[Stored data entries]

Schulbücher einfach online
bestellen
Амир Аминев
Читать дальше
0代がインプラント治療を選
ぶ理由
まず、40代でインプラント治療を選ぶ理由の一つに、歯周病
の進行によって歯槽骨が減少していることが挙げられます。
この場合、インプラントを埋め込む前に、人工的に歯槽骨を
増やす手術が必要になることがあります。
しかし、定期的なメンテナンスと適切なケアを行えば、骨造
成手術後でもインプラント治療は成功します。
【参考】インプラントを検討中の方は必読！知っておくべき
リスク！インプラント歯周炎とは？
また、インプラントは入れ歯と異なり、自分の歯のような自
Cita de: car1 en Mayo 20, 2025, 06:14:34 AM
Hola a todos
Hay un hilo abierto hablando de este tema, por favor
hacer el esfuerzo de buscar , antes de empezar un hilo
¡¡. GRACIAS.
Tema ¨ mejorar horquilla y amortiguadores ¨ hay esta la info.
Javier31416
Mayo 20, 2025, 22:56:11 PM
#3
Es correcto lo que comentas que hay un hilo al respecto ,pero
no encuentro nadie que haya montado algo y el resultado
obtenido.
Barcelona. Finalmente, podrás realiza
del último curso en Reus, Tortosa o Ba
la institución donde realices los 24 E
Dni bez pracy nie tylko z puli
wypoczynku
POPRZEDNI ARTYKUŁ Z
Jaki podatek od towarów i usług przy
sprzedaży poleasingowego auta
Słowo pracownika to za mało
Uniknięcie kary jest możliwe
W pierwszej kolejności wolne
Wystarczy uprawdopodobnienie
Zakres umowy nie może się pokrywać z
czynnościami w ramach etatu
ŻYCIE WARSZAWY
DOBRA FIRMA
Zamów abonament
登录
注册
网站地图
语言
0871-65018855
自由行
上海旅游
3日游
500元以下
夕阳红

## YOUR ASSIGNMENT
Check each line above for the string "Mayo" and copy every line that has it.

## EXERCISE RESPONSE
Cita de: car1 en Mayo 20, 2025, 06:14:34 AM
Mayo 20, 2025, 22:56:11 PM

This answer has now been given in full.